Supplied material >>
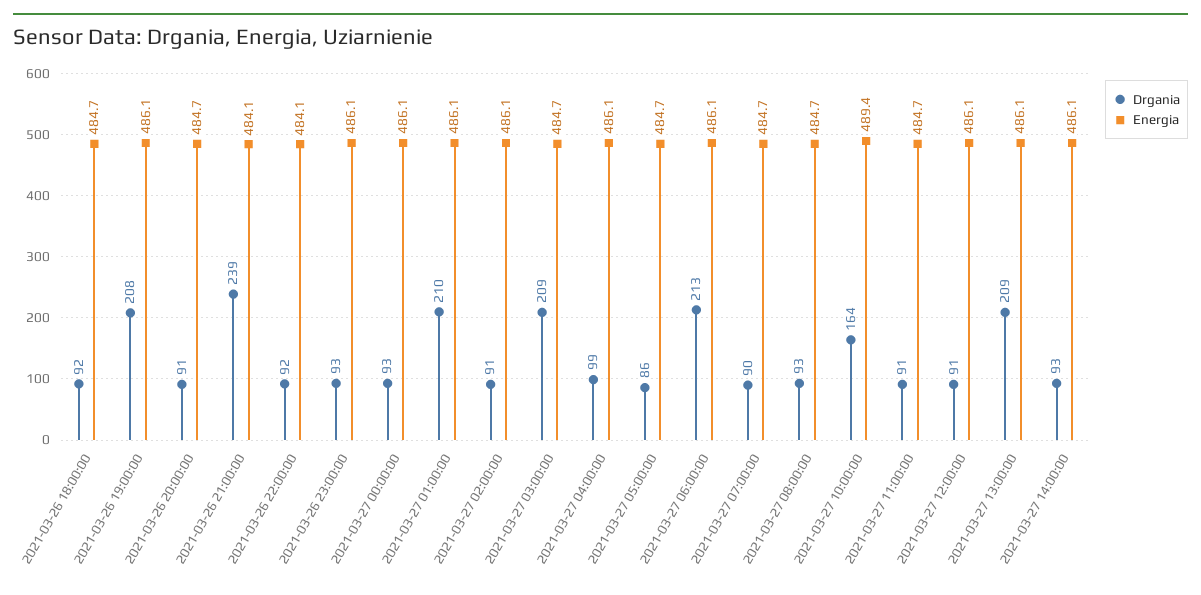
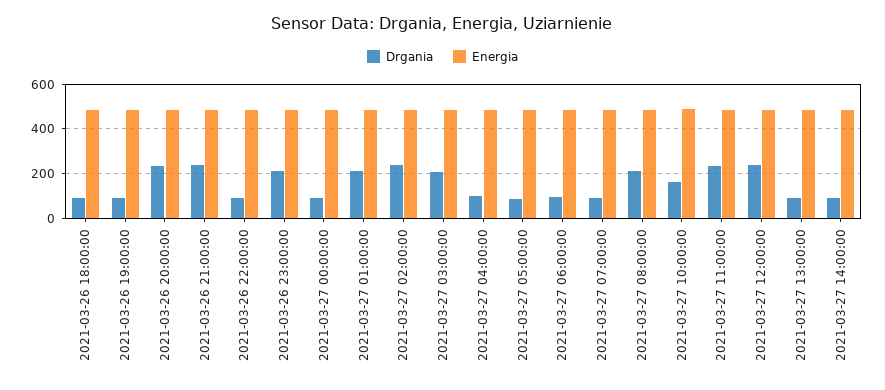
  {
    "Drgania": {
      "2021-03-26 18:00:00": 92,
-     "2021-03-26 19:00:00": 208,
+     "2021-03-26 19:00:00": 100,
-     "2021-03-26 20:00:00": 91,
+     "2021-03-26 20:00:00": 250,
      "2021-03-26 21:00:00": 239,
      "2021-03-26 22:00:00": 92,
-     "2021-03-26 23:00:00": 93,
+     "2021-03-26 23:00:00": 200,
      "2021-03-27 00:00:00": 93,
      "2021-03-27 01:00:00": 210,
-     "2021-03-27 02:00:00": 91,
+     "2021-03-27 02:00:00": 250,
      "2021-03-27 03:00:00": 209,
      "2021-03-27 04:00:00": 99,
      "2021-03-27 05:00:00": 86,
-     "2021-03-27 06:00:00": 213,
+     "2021-03-27 06:00:00": 100,
      "2021-03-27 07:00:00": 90,
-     "2021-03-27 08:00:00": 93,
+     "2021-03-27 08:00:00": 200,
      "2021-03-27 10:00:00": 164,
-     "2021-03-27 11:00:00": 91,
+     "2021-03-27 11:00:00": 250,
-     "2021-03-27 12:00:00": 91,
+     "2021-03-27 12:00:00": 250,
-     "2021-03-27 13:00:00": 209,
+     "2021-03-27 13:00:00": 100,
      "2021-03-27 14:00:00": 93
    },
    "Energia": {
      "2021-03-26 18:00:00": 484.7,
      "2021-03-26 19:00:00": 486.1,
      "2021-03-26 20:00:00": 484.7,
      "2021-03-26 21:00:00": 484.1,
      "2021-03-26 22:00:00": 484.1,
      "2021-03-26 23:00:00": 486.1,
      "2021-03-27 00:00:00": 486.1,
      "2021-03-27 01:00:00": 486.1,
      "2021-03-27 02:00:00": 486.1,
      "2021-03-27 03:00:00": 484.7,
      "2021-03-27 04:00:00": 486.1,
      "2021-03-27 05:00:00": 484.7,
      "2021-03-27 06:00:00": 486.1,
      "2021-03-27 07:00:00": 484.7,
      "2021-03-27 08:00:00": 484.7,
      "2021-03-27 10:00:00": 489.4,
      "2021-03-27 11:00:00": 484.7,
      "2021-03-27 12:00:00": 486.1,
      "2021-03-27 13:00:00": 486.1,
      "2021-03-27 14:00:00": 486.1
    }
  }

About this task >>
Whenever a picture appears in the listing, leave it out; copy everything else exactly.

Exercise response >>
  {
    "Drgania": {
      "2021-03-26 18:00:00": 92,
-     "2021-03-26 19:00:00": 208,
+     "2021-03-26 19:00:00": 100,
-     "2021-03-26 20:00:00": 91,
+     "2021-03-26 20:00:00": 250,
      "2021-03-26 21:00:00": 239,
      "2021-03-26 22:00:00": 92,
-     "2021-03-26 23:00:00": 93,
+     "2021-03-26 23:00:00": 200,
      "2021-03-27 00:00:00": 93,
      "2021-03-27 01:00:00": 210,
-     "2021-03-27 02:00:00": 91,
+     "2021-03-27 02:00:00": 250,
      "2021-03-27 03:00:00": 209,
      "2021-03-27 04:00:00": 99,
      "2021-03-27 05:00:00": 86,
-     "2021-03-27 06:00:00": 213,
+     "2021-03-27 06:00:00": 100,
      "2021-03-27 07:00:00": 90,
-     "2021-03-27 08:00:00": 93,
+     "2021-03-27 08:00:00": 200,
      "2021-03-27 10:00:00": 164,
-     "2021-03-27 11:00:00": 91,
+     "2021-03-27 11:00:00": 250,
-     "2021-03-27 12:00:00": 91,
+     "2021-03-27 12:00:00": 250,
-     "2021-03-27 13:00:00": 209,
+     "2021-03-27 13:00:00": 100,
      "2021-03-27 14:00:00": 93
    },
    "Energia": {
      "2021-03-26 18:00:00": 484.7,
      "2021-03-26 19:00:00": 486.1,
      "2021-03-26 20:00:00": 484.7,
      "2021-03-26 21:00:00": 484.1,
      "2021-03-26 22:00:00": 484.1,
      "2021-03-26 23:00:00": 486.1,
      "2021-03-27 00:00:00": 486.1,
      "2021-03-27 01:00:00": 486.1,
      "2021-03-27 02:00:00": 486.1,
      "2021-03-27 03:00:00": 484.7,
      "2021-03-27 04:00:00": 486.1,
      "2021-03-27 05:00:00": 484.7,
      "2021-03-27 06:00:00": 486.1,
      "2021-03-27 07:00:00": 484.7,
      "2021-03-27 08:00:00": 484.7,
      "2021-03-27 10:00:00": 489.4,
      "2021-03-27 11:00:00": 484.7,
      "2021-03-27 12:00:00": 486.1,
      "2021-03-27 13:00:00": 486.1,
      "2021-03-27 14:00:00": 486.1
    }
  }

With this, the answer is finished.